Despite reporting its third straight quarter of declining revenue, Cisco managed to beat Wall Street’s expectations. The company posted earnings of $0.87 per share, edging out the expected $0.85, while revenue came in slightly above forecasts at $13.64 billion. However, it’s not all sunshine and rainbows—Cisco’s bread-and-butter networking business is taking a hit, with revenue from switches and routers plummeting 28%. The ongoing shift of large enterprises to cloud services is eroding demand for Cisco’s traditional hardware, leaving the company scrambling to adapt.

Splunk to the Rescue

Here’s where things get interesting. Cisco’s $28 billion acquisition of Splunk, a major player in data analytics and cybersecurity, is starting to pay off. The security segment saw an 81% surge in revenue, thanks in large part to Splunk, which contributed $960 million this quarter alone. As Cisco’s hardware sales continue to struggle, the company’s future seems increasingly tied to software and security. And the market seems to agree—Cisco’s stock popped 5.5% in after-hours trading, even though it’s still down 10% for the year.

Looking ahead, Cisco’s revenue slide isn’t expected to turn around overnight, but the company’s pivot toward more stable, subscription-based revenue through software and security could be its saving grace. For now, it’s all about weathering the storm and hoping that Splunk’s boost is enough to keep the ship afloat.

Calendar
On The Horizon

Tomorrow

This week still has a few reports left on the docket, but after today’s big CPI drop, the rest seem a bit underwhelming.

One key metric to keep an eye on is US retail sales, which are expected to tick up by about 0.3% for July. Retail sales have held up surprisingly well despite high inflation, helping the US dodge a recession so far. But if the job market is showing more cracks than expected, consumer spending could take a hit—and this report might reflect that shift.

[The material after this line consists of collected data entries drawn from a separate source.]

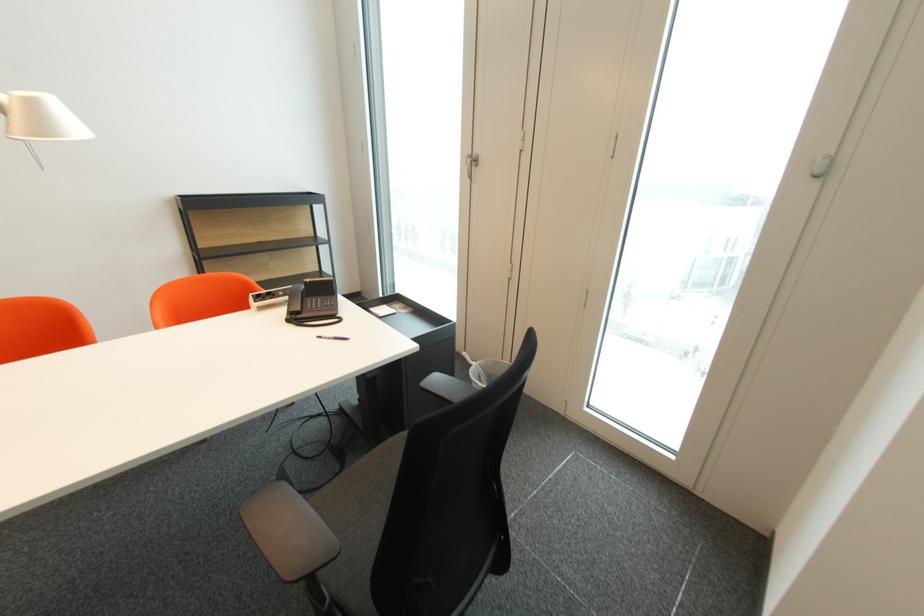
This screenshot has height=616, width=924. What do you see at coordinates (40, 118) in the screenshot?
I see `the white lamp head` at bounding box center [40, 118].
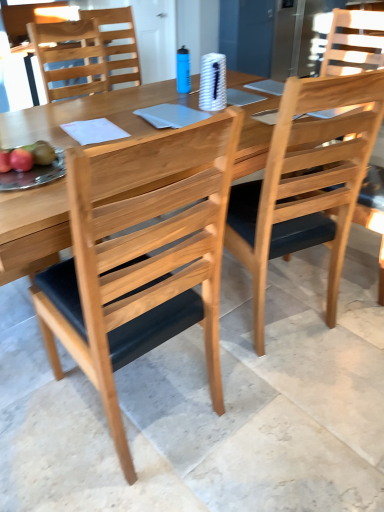
Locate an element on the screen. free space on the front side of shiny red apple at left, the first fruit in the back-to-front sequence is located at coordinates (35, 188).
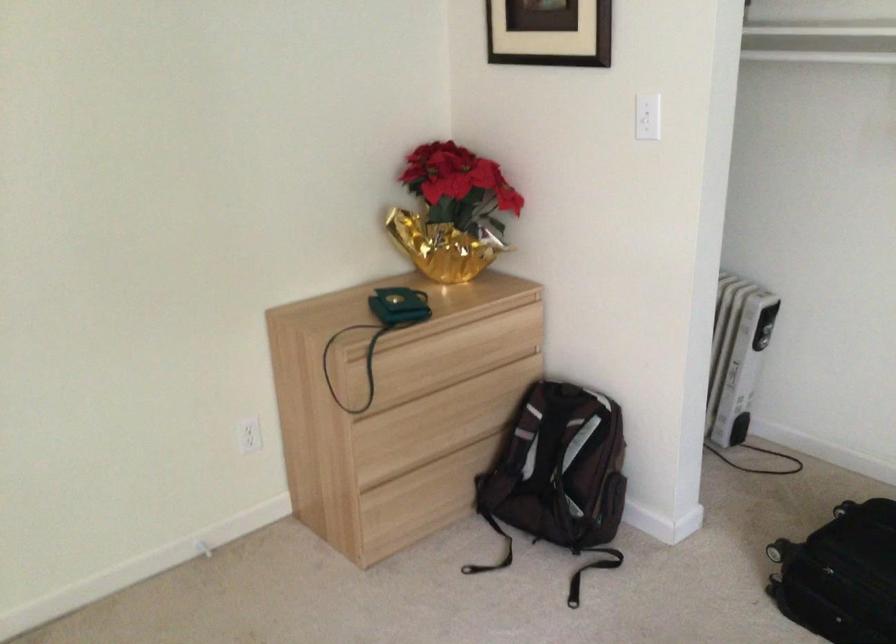
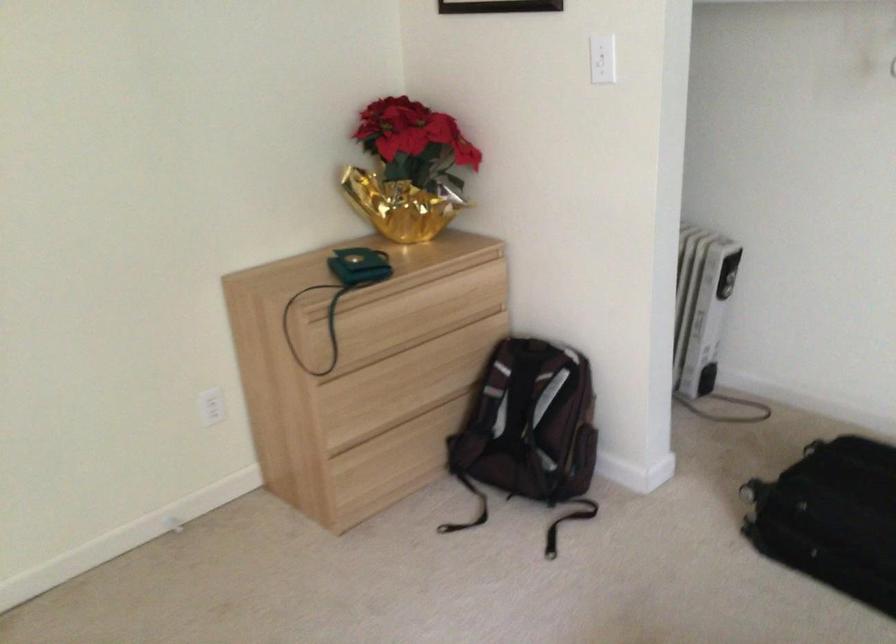
Where in the second image is the point corresponding to point 400,433 from the first image?

(366, 397)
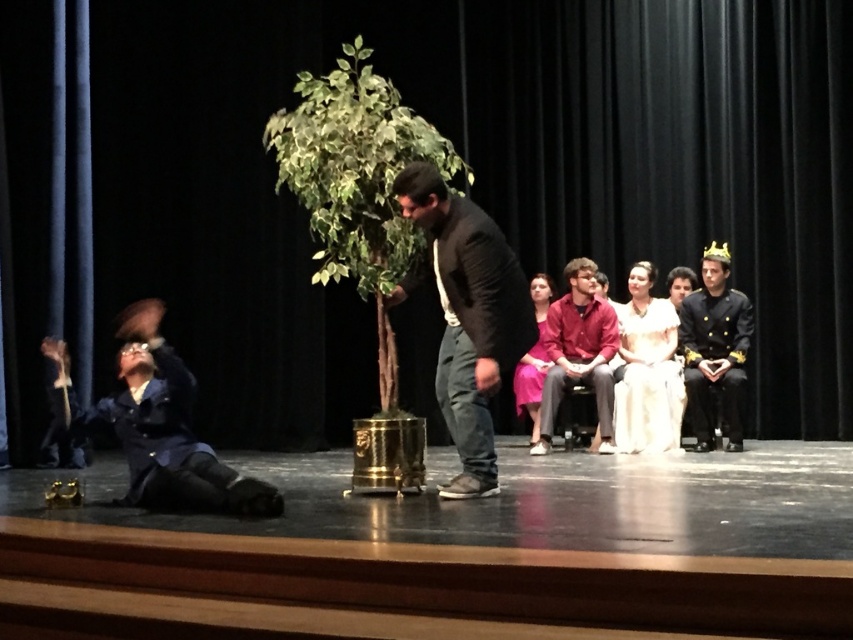
Is green leafy plant at center closer to camera compared to black shiny uniform at right?

That is True.

Which is in front, point (299, 172) or point (706, 308)?

Point (299, 172) is more forward.

I want to click on green leafy plant at center, so click(357, 182).

Can you confirm if dark gray sweater at center is shorter than silky white dress at center?

No, dark gray sweater at center is not shorter than silky white dress at center.

Measure the distance between dark gray sweater at center and camera.

13.13 feet

Is point (457, 257) farther from camera compared to point (663, 401)?

No, (457, 257) is closer to viewer.

You are a GUI agent. You are given a task and a screenshot of the screen. Output one action in this format:
    pyautogui.click(x=<x>, y=<y>)
    Task: Click on the dark gray sweater at center
    The image size is (853, 640).
    Given the screenshot: What is the action you would take?
    pyautogui.click(x=469, y=317)

Is silky white dress at center closer to camera compared to black shiny uniform at right?

No, silky white dress at center is further to the viewer.

Between silky white dress at center and black shiny uniform at right, which one is positioned lower?

Positioned lower is silky white dress at center.

Does point (660, 358) come in front of point (712, 323)?

That is True.

Where is `silky white dress at center`? This screenshot has height=640, width=853. silky white dress at center is located at coordinates (646, 369).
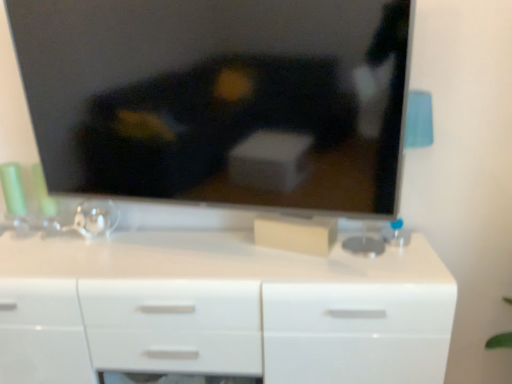
Image resolution: width=512 pixels, height=384 pixels. In order to click on vacant region above white glossy chest of drawers at center (from a real-world perspective) in this screenshot , I will do `click(225, 255)`.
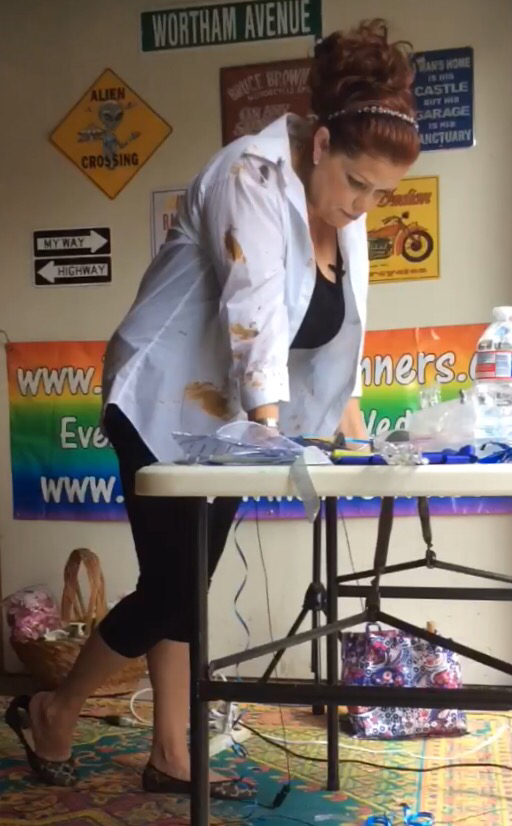
Where is `power strip`? The image size is (512, 826). power strip is located at coordinates (222, 738).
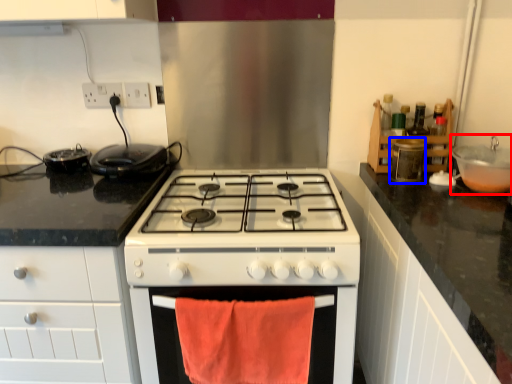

We’ll also get updates from the Empire State Manufacturing Survey, the Philly Fed Manufacturing Business Outlook Survey, and the Import Price Index (think of it as the quirky cousin of CPI and PPI).

Before Market Open:

  • Walmart ($WMT), the nation’s retail giant, just keeps getting bigger. The company’s making serious moves in e-commerce and is planning to integrate AI across its supply chain. Add to that steady growth at Sam’s Club and solid margins despite inflation, and it’s easy to see why 27 of 30 Wall Street analysts have Walmart as a buy. The consensus: $0.64 EPS and $168.57 billion in revenue.

  • Alibaba ($BABA), often dubbed China’s Amazon, hasn’t seen much stock movement this year. Investors are eager to hear how the company plans to navigate China’s ongoing economic slowdown and explore growth opportunities abroad. If Alibaba delivers the right message, its current low valuation could set the stage for a significant rally. The consensus: $2.11 EPS and $34.46 billion in revenue.